We have explicitly indicated the two atomic actions that represent writing a value *v* to the safe register *localNum*[*j*][*i*], first setting its value to ¿ and then to *v.* We have not bothered to do that for the writes to *localCh*[*j*][*i*]. The *localCh*[*j*][*i*] and *localNum*[*j*][*i*] writes are performed by subprocesses of process *i*, except that the *N* - 1 separate writes of ¿ to all the registers *localNum*[*j*][*i*] are represented by an assignment statement

of the main process *i.* (This will be more convenient for our next version of the bakery algorithm.) To set *number*[*i*] to 0 after *i* exits the critical section, all the registers *localNum*[*j*][*i*] are set to ¿ by the main process, and each is set to 0 by a separate process. We require that the setting of *localNum*[*j*][*i*] to 0 has been either completed or aborted when *localNum*[*j*][*i*] is set to *number*[*i*] by subprocess (*i*, *j*). Again, this is not made explicit in the pseudo-code.

| AVAILABLE DATA |
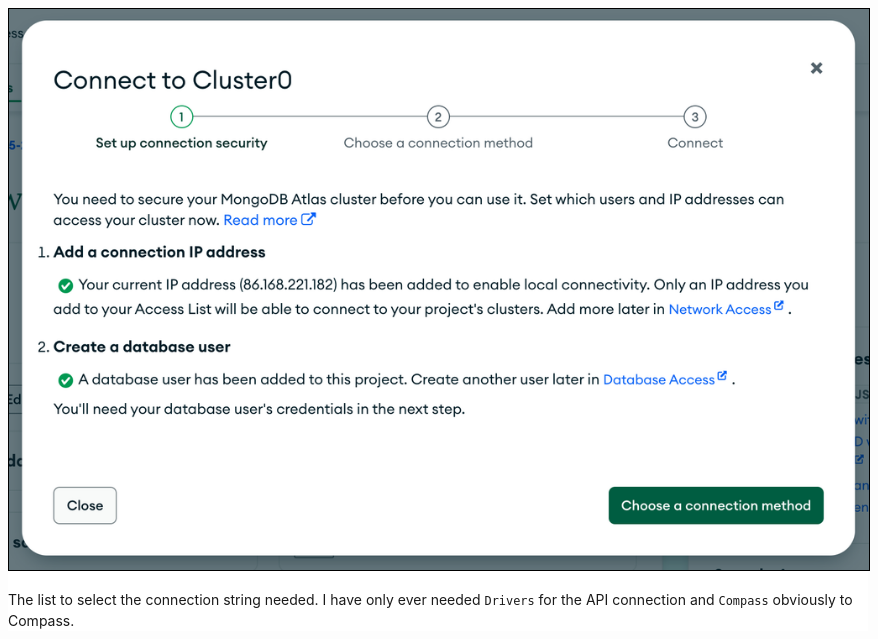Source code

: <img src="howToImages/step1Images_mongoDb/9.mongoDbCChooseConnectionString.png" alt="Sub-elements in Inkscape" width="900" style="border: 1px solid #000;" />

The list to select the connection string needed. I have only ever needed `Drivers` for the API connection and `Compass` obviously to Compass.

| PROBLEM TO SOLVE |
Quote the bakery algorithm passage from "of the main" up to and including "in the pseudo-code.". The material has no connection to the bakery algorithm passage.

| REPLY |
of the main process *i.* (This will be more convenient for our next version of the bakery algorithm.) To set *number*[*i*] to 0 after *i* exits the critical section, all the registers *localNum*[*j*][*i*] are set to ¿ by the main process, and each is set to 0 by a separate process. We require that the setting of *localNum*[*j*][*i*] to 0 has been either completed or aborted when *localNum*[*j*][*i*] is set to *number*[*i*] by subprocess (*i*, *j*). Again, this is not made explicit in the pseudo-code.